Abstract. Etiology, Differential diagnosis, and therapy of Panic Disorder. In this article the event of “Panic Attack” is seen as possibly generated by incapacity and impossibility to use one’s own aggression against the first meaningful persons. From birth the “Ego” forms itself by continuous acts of love towards these persons. This affection, given and received, becomes a glue of this “Ego”. It therefore becomes imperative to deny one’s range; but when it is impossible, it may happen to be able to express it only against this primary glue; this realizing in this way various aims.

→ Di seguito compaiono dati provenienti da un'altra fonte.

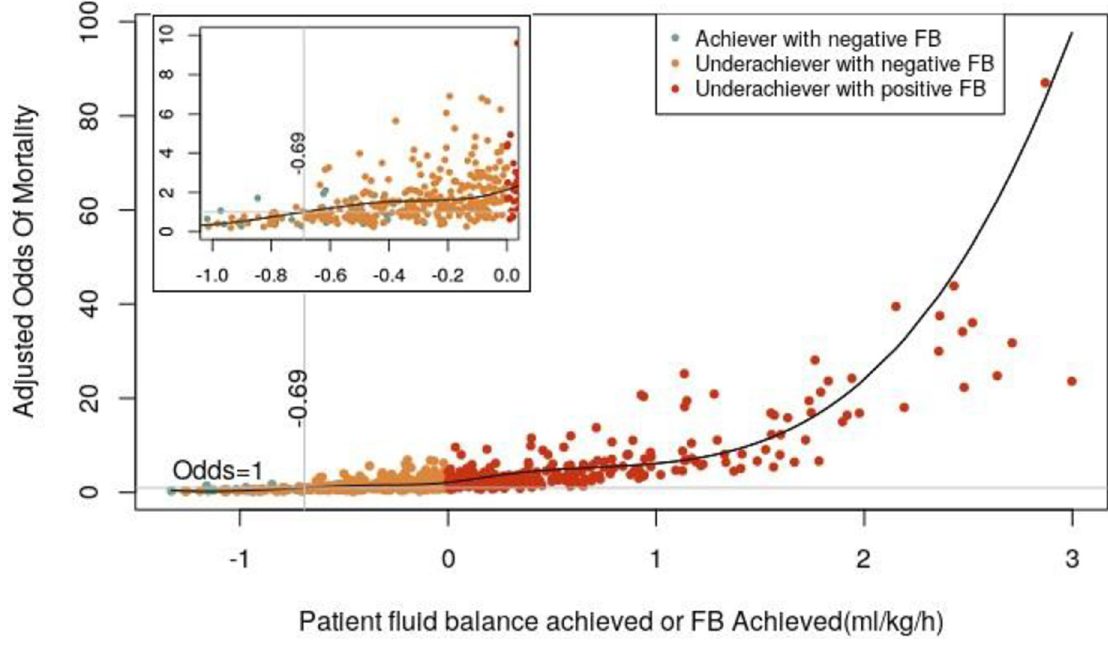
Fig 6. Restricted cubic splines representing the adjusted relationship of FB Achieved (ml/kg/h) with hospital mortality according to final multivariable models. Note that mortality in some patients with negative FB may be influenced by other factors beyond FB Achieved and covariates in the model as depicted by the zoomed portion of the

In the DAP therefore, the control is not only a matter of super Ego but also an effort to “keep oneself together”. [Key words: Panic Attack Disorder, Keep oneself together, integration/non-integration, belief, control]

Bibliografia

Goleman D., “Intelligenza emotiva, che cos’è, perché può renderci felici”, BUR, 2004, (pp. 126-127).
Ruggieri V., “L’esperienza estetica. Fondamenti psicofisiologici per un’educazione estetica”, Ed. Armando, 1997.
Ruggieri V., “L’identità in psicologia e teatro”, Ed. Magi, 2001.
Winnicott, D. W., “Dalla pediatria alla psicoanalisi”,  Ed. Psycho Martinelli, 1991.


* Via Valadier 44 00192 Roma, cell. 3405638126, Telefax 063224535
E-Mail <gppe53@gmail.com>.
[1] “Il narcisismo, che è un processo presente insostituibilmente in tutti gli umani, ha dunque per noi le sue radici nella corporeità, e si sviluppa attraverso l’intervento di meccanismi legati all’esperienza del piacere… Il piacere narcisistico è piuttosto assimilabile a quello che si chiama «istinto di vita»: è il piacere che deriva dall’integrazione degli eventi corporei che, nella forma di istinto di vita, è generato dalla necessità biologica di «tenerli insieme» e di dar loro «unità». (Ruggieri, 2001, 99).
[2] “La disintegrazione della personalità è un ben noto stato psichico, e la sua psicopatologia è molto complessa. L’esame di questi fenomeni in analisi, tuttavia, mostra che lo stato primario di non-integrazione è alla base della disintegrazione” (Winnicott, 1991, p. 180).